*TASK STATEMENT*
Scan the listing below and copy each line holding the word "lines".

*RECORDED INFORMATION*

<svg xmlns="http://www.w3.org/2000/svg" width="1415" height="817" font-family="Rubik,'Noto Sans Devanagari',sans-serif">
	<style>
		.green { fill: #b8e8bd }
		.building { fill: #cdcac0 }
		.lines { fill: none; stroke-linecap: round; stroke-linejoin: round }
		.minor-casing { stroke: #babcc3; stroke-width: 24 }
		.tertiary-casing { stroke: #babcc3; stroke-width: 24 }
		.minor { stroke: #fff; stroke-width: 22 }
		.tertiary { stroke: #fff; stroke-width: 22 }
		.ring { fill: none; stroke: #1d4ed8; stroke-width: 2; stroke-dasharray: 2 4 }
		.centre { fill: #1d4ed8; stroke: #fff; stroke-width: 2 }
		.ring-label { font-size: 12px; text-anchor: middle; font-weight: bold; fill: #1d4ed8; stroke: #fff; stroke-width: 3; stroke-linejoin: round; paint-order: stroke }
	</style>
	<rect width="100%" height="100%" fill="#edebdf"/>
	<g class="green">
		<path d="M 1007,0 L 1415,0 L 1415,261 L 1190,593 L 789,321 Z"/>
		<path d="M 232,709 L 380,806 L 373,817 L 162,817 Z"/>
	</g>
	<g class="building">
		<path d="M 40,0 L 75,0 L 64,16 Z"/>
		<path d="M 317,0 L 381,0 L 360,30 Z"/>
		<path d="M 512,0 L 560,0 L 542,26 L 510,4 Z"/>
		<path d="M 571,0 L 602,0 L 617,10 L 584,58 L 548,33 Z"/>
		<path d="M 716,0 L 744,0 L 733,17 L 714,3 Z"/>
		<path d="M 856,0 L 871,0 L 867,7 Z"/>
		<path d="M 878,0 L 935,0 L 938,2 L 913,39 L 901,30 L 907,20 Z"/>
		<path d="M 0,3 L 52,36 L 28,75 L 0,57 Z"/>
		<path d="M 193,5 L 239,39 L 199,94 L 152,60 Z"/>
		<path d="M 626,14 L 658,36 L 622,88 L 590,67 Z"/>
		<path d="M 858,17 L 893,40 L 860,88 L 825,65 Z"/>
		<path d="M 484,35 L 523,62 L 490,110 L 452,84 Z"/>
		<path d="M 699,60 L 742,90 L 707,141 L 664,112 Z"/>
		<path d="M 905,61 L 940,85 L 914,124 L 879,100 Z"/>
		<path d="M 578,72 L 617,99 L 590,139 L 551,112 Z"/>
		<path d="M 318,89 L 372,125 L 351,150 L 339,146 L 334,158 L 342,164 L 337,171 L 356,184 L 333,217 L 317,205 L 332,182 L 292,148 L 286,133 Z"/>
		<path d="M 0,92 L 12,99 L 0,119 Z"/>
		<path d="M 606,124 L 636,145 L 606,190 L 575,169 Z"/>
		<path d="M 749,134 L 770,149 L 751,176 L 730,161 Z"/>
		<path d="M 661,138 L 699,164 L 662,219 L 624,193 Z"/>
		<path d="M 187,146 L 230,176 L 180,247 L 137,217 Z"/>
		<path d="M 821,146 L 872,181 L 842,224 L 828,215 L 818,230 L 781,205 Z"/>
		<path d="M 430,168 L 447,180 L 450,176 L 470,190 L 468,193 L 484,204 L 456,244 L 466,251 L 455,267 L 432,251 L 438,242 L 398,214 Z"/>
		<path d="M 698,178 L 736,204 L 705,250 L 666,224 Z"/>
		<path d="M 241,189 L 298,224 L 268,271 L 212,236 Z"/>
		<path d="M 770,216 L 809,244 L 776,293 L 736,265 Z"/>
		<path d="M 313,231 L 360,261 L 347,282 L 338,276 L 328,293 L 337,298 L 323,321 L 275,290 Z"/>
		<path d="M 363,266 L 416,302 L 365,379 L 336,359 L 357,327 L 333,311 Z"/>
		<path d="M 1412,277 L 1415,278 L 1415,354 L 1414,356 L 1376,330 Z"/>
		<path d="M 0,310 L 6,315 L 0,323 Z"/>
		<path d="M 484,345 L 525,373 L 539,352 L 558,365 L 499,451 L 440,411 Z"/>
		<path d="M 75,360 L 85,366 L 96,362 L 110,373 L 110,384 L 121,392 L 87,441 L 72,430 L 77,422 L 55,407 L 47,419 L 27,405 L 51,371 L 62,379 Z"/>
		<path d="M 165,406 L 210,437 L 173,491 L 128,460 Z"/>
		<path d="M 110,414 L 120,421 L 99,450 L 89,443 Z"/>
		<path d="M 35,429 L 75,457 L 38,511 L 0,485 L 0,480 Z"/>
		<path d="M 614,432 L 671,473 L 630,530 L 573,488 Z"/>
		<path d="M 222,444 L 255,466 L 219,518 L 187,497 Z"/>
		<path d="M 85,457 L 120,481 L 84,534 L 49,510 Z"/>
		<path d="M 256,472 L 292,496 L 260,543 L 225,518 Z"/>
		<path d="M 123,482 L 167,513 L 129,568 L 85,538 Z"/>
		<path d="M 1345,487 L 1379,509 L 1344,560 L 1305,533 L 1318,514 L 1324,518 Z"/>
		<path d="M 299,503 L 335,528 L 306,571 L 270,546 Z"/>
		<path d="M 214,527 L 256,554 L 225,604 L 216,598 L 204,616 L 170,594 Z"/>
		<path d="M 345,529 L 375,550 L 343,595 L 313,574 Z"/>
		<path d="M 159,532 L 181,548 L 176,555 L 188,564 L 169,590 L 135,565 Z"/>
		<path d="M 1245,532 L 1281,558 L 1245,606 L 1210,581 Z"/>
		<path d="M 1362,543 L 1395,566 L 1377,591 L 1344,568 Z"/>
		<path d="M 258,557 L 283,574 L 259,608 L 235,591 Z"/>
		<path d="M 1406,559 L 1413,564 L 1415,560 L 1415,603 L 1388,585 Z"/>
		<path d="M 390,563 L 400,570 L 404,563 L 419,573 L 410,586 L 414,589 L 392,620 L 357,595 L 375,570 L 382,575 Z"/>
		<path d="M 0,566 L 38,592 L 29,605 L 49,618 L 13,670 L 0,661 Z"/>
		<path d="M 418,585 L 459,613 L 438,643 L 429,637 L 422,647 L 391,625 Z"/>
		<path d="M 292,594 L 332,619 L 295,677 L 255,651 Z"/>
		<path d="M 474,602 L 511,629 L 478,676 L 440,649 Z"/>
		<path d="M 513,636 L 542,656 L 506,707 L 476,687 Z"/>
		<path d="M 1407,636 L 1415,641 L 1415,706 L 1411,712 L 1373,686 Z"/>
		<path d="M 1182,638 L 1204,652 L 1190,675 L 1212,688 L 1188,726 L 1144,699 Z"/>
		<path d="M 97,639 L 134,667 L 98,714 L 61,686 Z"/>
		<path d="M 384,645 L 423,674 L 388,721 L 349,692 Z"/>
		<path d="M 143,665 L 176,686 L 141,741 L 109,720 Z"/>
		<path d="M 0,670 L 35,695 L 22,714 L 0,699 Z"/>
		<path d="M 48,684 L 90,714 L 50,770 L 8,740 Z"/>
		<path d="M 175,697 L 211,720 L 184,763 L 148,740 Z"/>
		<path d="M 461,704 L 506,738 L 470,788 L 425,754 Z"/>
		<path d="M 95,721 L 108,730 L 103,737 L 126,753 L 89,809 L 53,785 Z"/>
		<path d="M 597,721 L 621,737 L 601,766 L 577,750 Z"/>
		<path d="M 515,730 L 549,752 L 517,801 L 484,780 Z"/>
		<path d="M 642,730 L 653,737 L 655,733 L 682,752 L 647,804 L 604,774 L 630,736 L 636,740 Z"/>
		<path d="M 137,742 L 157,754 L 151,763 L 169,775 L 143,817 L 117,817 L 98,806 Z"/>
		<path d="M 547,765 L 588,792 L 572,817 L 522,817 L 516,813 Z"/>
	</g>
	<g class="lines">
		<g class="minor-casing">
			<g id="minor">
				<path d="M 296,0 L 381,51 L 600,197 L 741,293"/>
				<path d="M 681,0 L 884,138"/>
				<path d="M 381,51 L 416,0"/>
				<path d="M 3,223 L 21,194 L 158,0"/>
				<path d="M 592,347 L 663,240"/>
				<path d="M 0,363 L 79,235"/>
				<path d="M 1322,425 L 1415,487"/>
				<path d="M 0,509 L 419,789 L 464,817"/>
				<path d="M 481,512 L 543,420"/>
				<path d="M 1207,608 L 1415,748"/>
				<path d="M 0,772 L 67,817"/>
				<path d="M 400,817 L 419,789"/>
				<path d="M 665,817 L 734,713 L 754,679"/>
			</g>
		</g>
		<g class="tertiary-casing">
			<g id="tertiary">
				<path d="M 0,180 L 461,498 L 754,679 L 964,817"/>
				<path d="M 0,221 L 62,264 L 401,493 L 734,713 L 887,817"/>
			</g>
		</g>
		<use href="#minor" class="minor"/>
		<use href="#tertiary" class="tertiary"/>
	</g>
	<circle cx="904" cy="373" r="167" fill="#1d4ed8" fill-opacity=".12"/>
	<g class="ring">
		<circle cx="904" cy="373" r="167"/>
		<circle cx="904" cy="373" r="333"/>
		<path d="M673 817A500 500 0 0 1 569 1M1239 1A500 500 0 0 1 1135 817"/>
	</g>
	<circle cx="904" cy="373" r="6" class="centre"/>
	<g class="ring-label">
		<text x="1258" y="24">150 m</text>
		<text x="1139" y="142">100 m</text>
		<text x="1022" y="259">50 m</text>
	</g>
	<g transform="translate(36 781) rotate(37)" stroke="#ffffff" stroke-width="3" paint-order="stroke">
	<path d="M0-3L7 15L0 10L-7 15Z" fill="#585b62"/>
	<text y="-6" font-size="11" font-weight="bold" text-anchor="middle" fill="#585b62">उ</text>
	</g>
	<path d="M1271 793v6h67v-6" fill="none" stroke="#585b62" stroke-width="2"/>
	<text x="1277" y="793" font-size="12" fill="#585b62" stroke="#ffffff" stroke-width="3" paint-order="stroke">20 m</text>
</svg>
---
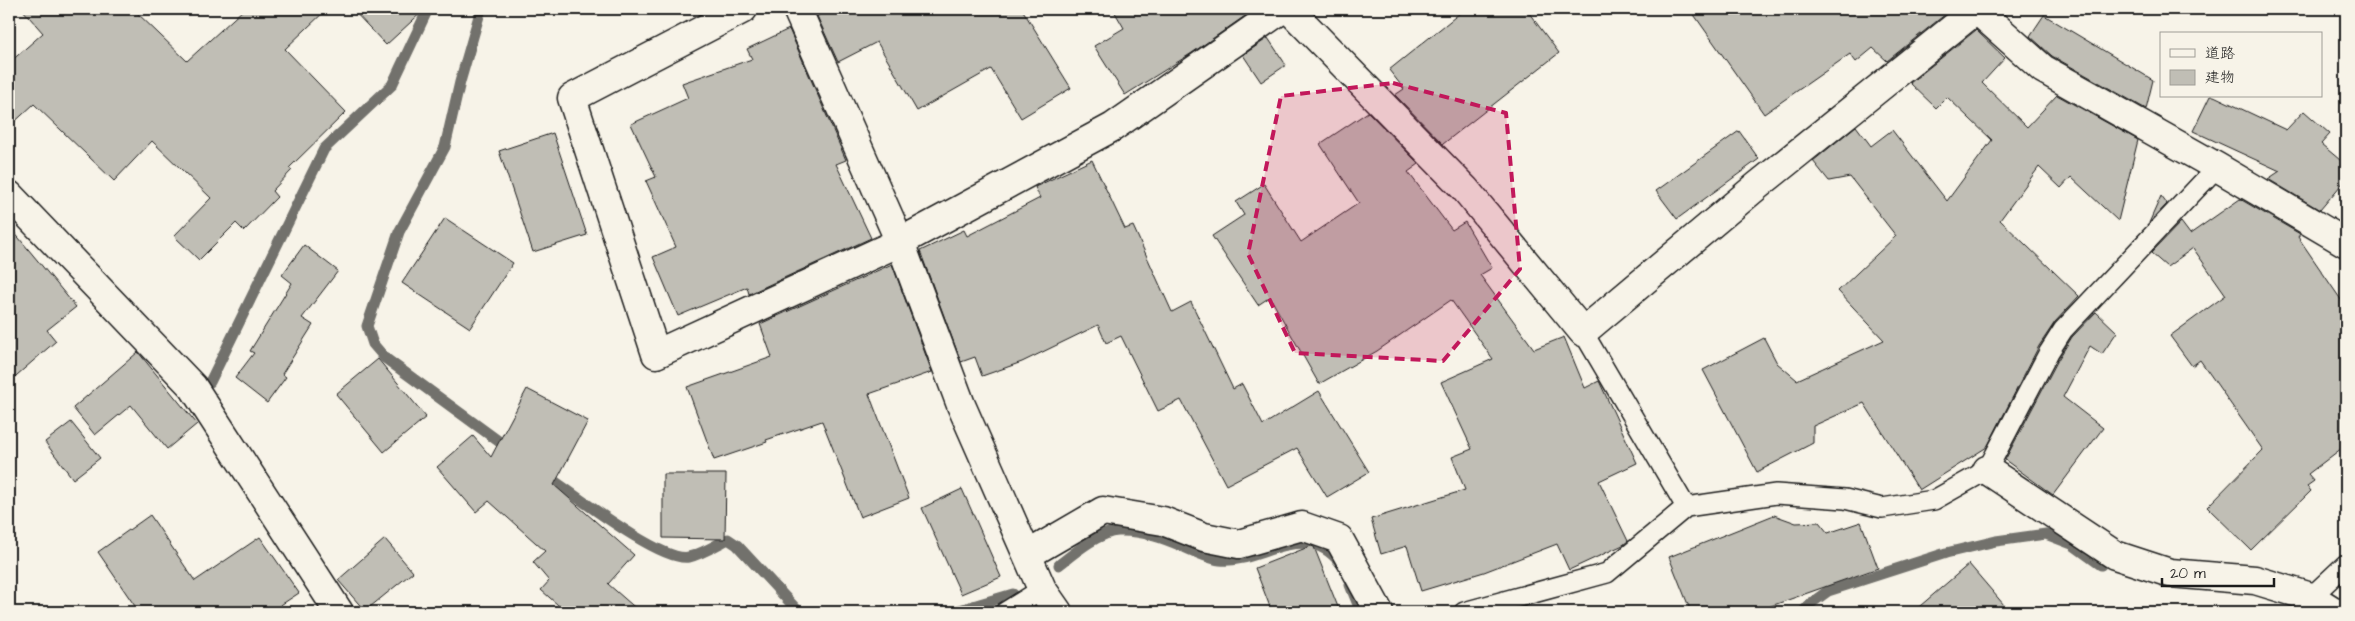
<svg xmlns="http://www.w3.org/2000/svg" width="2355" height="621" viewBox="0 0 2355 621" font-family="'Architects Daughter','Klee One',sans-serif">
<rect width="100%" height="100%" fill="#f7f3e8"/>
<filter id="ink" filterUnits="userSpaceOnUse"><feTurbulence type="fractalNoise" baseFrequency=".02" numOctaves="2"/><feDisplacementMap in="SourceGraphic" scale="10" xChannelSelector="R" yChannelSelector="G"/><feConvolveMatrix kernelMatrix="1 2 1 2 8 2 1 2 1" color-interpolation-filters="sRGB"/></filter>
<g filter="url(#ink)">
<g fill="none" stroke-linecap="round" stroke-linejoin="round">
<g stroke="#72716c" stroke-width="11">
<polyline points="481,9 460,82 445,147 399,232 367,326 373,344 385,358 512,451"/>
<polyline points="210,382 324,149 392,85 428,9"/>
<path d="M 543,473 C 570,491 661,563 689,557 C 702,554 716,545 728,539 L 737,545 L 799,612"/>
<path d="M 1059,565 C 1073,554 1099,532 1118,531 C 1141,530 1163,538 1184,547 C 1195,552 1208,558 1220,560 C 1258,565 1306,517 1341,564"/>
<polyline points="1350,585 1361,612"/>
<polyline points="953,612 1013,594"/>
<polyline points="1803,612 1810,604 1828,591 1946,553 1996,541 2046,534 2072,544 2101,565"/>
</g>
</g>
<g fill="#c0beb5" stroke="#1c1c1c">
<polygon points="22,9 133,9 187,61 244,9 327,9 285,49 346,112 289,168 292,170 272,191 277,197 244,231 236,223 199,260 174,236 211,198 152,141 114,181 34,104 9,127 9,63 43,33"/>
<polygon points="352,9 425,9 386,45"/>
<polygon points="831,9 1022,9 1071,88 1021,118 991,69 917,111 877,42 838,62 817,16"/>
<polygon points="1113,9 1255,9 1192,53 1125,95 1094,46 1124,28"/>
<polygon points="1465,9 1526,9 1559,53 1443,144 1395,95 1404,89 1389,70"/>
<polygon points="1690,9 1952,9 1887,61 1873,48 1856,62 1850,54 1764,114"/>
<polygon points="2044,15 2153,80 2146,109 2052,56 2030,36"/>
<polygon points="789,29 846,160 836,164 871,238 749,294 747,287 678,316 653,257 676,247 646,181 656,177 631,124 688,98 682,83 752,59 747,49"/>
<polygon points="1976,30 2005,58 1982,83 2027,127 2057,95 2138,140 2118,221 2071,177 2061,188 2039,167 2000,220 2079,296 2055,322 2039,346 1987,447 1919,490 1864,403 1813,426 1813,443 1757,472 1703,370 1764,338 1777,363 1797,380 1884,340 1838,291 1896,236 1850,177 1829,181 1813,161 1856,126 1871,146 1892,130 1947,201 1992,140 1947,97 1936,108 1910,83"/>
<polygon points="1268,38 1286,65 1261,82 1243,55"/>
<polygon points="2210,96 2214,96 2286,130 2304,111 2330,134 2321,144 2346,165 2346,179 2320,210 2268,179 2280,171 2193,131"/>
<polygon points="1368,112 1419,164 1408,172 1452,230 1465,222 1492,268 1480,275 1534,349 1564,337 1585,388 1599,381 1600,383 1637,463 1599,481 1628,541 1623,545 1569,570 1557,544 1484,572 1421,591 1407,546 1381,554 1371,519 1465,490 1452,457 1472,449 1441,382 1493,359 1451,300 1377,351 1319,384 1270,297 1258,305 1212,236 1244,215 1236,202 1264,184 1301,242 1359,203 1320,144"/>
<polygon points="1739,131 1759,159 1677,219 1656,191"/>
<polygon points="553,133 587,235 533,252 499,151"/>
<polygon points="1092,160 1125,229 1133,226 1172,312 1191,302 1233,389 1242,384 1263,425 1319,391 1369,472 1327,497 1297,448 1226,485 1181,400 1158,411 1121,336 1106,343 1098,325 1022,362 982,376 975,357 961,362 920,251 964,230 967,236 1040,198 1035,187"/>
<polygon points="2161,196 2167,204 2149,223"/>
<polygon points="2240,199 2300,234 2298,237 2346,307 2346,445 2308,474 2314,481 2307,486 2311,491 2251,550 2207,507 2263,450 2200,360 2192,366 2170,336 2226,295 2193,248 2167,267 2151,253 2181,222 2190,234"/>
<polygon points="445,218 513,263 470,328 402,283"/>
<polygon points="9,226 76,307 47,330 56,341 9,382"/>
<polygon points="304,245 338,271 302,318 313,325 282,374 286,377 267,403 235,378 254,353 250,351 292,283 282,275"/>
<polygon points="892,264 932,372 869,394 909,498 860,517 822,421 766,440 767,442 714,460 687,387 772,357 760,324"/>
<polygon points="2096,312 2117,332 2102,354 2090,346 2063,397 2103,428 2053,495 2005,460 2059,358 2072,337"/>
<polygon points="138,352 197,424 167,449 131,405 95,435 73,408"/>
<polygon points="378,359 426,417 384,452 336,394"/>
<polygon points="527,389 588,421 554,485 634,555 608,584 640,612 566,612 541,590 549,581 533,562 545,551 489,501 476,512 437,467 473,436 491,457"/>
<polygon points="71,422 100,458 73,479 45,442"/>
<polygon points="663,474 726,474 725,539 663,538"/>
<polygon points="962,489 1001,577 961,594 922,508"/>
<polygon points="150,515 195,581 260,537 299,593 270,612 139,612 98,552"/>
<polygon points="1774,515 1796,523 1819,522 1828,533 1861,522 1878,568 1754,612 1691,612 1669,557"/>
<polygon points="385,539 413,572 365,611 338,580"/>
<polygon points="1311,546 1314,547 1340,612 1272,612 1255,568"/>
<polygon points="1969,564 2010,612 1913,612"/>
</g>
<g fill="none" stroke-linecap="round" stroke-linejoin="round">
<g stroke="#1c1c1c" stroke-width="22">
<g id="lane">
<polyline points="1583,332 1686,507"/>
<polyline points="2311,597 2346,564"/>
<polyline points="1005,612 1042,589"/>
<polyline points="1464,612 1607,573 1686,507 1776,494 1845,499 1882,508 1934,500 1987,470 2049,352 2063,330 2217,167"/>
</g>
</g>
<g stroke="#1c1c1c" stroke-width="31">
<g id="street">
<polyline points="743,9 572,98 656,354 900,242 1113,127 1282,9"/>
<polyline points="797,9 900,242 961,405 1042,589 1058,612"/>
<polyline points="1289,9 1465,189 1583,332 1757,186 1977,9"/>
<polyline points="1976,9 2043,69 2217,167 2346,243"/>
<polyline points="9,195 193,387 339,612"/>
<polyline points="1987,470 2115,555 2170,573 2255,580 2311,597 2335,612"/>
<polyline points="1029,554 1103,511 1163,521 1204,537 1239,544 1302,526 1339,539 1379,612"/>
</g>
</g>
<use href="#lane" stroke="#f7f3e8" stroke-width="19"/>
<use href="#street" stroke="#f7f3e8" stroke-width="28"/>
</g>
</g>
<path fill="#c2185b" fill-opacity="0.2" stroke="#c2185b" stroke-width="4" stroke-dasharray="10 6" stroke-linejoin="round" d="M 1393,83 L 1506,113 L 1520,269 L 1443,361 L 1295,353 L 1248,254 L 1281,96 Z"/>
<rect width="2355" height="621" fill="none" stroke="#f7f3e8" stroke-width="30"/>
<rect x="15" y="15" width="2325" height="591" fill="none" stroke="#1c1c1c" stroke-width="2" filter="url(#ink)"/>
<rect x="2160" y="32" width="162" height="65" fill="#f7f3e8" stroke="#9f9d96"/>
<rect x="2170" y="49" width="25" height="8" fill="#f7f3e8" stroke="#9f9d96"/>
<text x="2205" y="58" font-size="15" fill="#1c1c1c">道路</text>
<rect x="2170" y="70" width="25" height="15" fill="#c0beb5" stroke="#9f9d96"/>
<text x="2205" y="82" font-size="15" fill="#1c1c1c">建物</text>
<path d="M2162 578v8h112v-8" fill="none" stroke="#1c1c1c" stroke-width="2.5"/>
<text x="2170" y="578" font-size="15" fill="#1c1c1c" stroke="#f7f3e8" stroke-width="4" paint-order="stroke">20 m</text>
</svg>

*RESPONSE AREA*
		.lines { fill: none; stroke-linecap: round; stroke-linejoin: round }
	<g class="lines">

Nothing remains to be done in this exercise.